A date for an inquest probing the mysterious disappearance of Sydney fraudster Melissa Caddick has been set, as her parents fight off liquidators trying to claim their eastern suburbs apartment.
The conwoman investment broker disappeared in November 2020, hours after the Australian Federal Police and Australian Securities and Investments Commission raided her Dover Heights home.
Three months later the 49-year-old's decomposing foot, encased in a running shoe, washed up on a south coast beach.
She is believed to have used her company Maliver to conduct a Ponzi scheme, stealing around $23 million from friends and family to fund her luxurious lifestyle and was facing a string of charges.
Police have stated they believe Caddick is dead, but conspiracies that she is alive - living somewhere without one of her feet - have abounded.
The theories will be tested at a two-week inquest into her disappearance, due to begin on September 12.
The announcement comes as her parents - who also say they were swindled - seek to stop liquidators and receivers taking the apartment they live in.
Liquidators and receivers moved to take possession of the properties in November after getting the sign-off of the Federal Court.

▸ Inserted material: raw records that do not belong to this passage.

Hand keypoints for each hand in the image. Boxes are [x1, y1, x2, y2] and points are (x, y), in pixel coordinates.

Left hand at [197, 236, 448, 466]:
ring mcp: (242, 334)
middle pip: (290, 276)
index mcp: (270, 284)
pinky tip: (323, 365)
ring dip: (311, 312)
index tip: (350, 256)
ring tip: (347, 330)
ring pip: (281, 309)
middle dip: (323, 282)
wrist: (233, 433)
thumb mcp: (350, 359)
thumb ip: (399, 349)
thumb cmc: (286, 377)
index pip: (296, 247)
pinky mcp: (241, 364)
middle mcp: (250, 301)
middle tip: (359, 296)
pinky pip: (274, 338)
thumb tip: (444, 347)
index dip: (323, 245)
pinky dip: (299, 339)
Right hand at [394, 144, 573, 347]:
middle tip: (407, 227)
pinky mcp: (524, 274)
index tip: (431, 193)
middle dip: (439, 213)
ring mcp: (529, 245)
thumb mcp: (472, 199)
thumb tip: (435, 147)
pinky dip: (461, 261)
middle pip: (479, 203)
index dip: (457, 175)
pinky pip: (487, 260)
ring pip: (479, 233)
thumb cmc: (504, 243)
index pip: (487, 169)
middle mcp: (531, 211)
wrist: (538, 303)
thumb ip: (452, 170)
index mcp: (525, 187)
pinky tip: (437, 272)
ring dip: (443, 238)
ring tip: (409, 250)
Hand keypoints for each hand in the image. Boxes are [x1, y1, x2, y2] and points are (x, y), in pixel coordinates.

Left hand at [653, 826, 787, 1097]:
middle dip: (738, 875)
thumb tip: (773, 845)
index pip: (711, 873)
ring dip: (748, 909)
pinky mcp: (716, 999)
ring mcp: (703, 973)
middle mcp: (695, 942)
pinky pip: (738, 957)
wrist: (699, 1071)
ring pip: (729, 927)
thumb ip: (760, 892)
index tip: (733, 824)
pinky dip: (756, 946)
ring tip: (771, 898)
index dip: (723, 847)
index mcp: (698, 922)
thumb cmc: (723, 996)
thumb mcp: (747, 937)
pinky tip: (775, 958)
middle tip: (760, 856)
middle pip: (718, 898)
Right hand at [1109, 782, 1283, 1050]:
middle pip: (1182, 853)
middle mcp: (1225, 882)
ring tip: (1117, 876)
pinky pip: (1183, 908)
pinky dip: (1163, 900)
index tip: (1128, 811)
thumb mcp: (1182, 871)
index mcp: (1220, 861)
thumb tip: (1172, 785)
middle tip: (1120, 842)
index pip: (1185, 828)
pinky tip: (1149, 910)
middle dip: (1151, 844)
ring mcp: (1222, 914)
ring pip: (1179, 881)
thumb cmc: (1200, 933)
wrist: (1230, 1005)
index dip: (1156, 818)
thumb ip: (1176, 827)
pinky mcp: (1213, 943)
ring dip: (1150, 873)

But in a statement tendered to the court last week, Barbara and Ted Grimley argue they should be allowed to retain the Edgecliff property, purchased in 2017 for $2.55 million.
The Grimleys originally lived in Sydney's south, but were convinced by their daughter to sell their home and move east to be closer to her family.
They contributed almost $1.2 million to the purchase of the apartment, bought in Caddick's name, on the condition they would have the right to live there rent-free until they died.
But without their knowledge, Caddick "dishonestly and fraudulently" did not use the money to pay down the loan taken out of the Edgecliff property, the statement says.